After seeing some temples, poking around shops to see Hagi's famous pottery and visiting the museum, I decided to try to catch one more lift south. I hung out at a convenience store near the entrance to the highway until a police car parked there drove off, and then worked some thumb magic.
Ancient ways: A path between the walled grounds of houses in Shimonoseki's old samurai district of Chofu, which was once home to revolutionary foment. PERRIN LINDELAUF |
A man called Susumu pulled up and revealed the best ride of the trip: a big black scooter. I couldn't resist. "Sorry if you fall off, eh," said the young guy as I climbed on, backpack and all.
"I'm just going to pretend that I misheard that," I said to myself as we shot off. For the next two hours we whipped through mountain passes and tunnels, into sun, wind and a spattering of rain, past blooming cherry trees that looked like fuzzy pink clouds through my teary eyes. We shouted at each other about movies and life plans, or lapsed into silence as we admired the ocean views that opened up between the peaks.

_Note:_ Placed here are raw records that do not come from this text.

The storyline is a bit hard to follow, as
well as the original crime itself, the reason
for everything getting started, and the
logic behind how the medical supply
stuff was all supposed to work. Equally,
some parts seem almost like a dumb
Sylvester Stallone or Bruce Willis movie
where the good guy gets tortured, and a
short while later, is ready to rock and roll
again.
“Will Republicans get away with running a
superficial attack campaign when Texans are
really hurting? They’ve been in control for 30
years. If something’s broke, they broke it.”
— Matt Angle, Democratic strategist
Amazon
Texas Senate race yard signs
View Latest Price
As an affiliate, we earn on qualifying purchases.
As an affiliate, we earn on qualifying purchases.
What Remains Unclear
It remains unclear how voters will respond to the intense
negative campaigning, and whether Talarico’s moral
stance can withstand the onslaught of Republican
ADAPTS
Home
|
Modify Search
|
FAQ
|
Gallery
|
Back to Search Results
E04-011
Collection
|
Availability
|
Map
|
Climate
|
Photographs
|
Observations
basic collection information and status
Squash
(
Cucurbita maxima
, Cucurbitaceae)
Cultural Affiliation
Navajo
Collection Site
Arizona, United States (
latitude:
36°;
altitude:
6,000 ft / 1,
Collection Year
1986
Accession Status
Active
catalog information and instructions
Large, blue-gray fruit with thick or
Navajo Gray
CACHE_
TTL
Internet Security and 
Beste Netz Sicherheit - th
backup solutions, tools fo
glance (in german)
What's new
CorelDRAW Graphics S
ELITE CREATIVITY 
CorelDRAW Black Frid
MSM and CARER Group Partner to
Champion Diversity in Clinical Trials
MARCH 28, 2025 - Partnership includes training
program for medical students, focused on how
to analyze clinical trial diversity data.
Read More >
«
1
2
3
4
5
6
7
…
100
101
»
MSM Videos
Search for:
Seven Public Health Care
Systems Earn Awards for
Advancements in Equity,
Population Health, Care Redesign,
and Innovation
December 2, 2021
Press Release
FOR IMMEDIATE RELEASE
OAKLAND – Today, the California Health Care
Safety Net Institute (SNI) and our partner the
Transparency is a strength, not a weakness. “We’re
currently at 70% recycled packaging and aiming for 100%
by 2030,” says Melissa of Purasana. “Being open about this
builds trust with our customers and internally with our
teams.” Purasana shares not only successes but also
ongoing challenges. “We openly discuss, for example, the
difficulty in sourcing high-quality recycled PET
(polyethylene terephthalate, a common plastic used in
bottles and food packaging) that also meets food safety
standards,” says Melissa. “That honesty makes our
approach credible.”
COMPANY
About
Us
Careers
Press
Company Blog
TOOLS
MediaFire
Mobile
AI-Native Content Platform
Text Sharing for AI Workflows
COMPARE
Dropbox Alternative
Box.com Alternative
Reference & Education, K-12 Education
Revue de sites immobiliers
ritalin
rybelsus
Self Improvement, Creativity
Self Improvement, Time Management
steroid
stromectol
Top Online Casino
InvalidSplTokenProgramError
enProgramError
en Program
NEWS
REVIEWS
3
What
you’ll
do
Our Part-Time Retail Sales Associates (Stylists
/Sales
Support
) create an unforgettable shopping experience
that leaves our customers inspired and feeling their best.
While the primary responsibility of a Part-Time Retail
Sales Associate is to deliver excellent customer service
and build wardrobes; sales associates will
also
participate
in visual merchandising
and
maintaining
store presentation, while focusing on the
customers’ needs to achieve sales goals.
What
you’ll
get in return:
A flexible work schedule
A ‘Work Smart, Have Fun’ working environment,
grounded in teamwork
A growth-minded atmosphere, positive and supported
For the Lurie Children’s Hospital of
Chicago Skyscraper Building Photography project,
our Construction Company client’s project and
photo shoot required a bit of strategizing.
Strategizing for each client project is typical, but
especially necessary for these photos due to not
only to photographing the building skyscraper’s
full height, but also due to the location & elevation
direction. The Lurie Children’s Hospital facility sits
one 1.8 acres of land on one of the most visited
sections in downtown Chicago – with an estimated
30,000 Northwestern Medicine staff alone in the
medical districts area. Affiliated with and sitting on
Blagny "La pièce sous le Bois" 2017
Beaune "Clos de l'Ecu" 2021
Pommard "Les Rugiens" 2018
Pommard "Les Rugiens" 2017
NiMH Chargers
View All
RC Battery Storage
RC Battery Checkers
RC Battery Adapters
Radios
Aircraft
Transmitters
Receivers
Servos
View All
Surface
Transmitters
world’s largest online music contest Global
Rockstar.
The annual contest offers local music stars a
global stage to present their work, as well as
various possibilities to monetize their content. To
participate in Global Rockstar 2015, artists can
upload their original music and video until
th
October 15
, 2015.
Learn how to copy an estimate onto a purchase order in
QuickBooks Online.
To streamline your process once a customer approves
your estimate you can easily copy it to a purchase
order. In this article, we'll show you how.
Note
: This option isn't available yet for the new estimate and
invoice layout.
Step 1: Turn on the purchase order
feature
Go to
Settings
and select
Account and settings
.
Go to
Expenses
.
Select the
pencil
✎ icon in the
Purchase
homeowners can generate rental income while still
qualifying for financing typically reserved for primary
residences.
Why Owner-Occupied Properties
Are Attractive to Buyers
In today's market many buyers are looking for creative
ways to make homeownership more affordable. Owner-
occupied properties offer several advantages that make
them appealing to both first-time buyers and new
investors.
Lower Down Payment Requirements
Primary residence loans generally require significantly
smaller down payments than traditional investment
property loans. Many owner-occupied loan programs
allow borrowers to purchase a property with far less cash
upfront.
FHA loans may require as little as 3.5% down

Around 120 km later I arrived in Shimonoseki in southwestern Yamaguchi Prefecture, weak at the knees but elated. I had covered 260 km in six hours of hitchhiking and had only taken my wallet out for snacks. The 460-km trip had taken 13 hours of hitching, nine rides, and ¥5,290 for the train and a place to stay one night.
In comparison, the train on the same seaside route costs ¥9,960 and takes 7 1/2 hours, so for a slower pace I cut my costs in half and had a lot more fun.
As I wandered around Chofu, Shimonoseki's old samurai district, poking into Kozan-ji Temple (a National Treasure) and the Mori estate, where Emperor Meiji once stayed, I couldn't believe how easy hitchhiking had been, and how friendly my drivers were.
That evening, I boarded the ferry to Busan in South Korea. I was undoubtedly sad to go — but confident that I had ended my stay in Japan with an affirmation of everything I loved about the country. I would be back.